Aim of the exercise
Please return each line of the data that contains the string "Levitra".

Data entries

- Opening Delimiter -

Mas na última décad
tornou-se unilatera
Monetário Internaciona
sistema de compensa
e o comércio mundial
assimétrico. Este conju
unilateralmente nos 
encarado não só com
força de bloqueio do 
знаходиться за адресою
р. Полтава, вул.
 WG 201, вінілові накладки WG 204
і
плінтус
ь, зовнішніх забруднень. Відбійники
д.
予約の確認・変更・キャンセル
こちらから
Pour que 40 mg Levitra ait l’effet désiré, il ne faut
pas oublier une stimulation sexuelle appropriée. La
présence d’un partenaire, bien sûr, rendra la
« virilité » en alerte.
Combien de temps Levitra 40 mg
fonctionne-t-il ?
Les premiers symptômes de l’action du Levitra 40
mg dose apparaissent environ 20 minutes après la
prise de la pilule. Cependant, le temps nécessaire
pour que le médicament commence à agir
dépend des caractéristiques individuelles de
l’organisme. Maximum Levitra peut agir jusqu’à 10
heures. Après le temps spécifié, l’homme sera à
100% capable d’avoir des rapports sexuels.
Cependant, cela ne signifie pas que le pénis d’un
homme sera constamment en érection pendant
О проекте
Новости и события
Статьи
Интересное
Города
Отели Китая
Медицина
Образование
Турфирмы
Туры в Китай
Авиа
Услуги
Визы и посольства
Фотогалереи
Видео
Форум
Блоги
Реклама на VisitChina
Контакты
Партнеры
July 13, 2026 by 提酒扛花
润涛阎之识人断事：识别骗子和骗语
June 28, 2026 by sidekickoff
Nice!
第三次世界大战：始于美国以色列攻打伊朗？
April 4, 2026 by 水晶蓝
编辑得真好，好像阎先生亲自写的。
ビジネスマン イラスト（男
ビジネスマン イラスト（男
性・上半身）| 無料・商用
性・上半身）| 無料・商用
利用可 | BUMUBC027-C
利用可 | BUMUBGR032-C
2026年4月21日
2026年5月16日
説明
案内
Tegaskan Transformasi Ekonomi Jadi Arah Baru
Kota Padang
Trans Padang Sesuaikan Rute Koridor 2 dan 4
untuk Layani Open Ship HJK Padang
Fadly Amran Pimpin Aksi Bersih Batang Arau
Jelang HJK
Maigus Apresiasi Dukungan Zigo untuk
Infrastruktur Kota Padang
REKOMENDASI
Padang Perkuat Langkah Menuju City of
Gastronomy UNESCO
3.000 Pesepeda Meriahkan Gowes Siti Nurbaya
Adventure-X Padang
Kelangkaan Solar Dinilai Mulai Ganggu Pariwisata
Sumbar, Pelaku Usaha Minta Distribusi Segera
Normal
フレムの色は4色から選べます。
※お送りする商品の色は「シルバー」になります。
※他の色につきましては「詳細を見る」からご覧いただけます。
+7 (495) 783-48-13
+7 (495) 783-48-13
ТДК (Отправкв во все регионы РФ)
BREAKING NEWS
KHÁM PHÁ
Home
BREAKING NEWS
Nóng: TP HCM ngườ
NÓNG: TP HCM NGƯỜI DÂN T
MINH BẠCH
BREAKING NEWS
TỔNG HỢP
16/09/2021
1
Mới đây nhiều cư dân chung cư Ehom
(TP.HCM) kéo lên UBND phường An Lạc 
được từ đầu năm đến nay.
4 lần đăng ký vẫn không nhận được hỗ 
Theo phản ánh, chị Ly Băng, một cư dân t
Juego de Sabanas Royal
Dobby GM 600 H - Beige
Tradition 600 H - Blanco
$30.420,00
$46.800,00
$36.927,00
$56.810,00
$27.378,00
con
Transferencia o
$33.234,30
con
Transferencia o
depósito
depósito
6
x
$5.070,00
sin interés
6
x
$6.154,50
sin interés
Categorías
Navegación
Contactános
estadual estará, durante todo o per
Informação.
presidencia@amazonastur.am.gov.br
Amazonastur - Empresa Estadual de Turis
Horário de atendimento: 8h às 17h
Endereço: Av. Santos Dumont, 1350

- Closing Delimiter -

Answer to this problem
Pour que 40 mg Levitra ait l’effet désiré, il ne faut
Combien de temps Levitra 40 mg
Les premiers symptômes de l’action du Levitra 40
l’organisme. Maximum Levitra peut agir jusqu’à 10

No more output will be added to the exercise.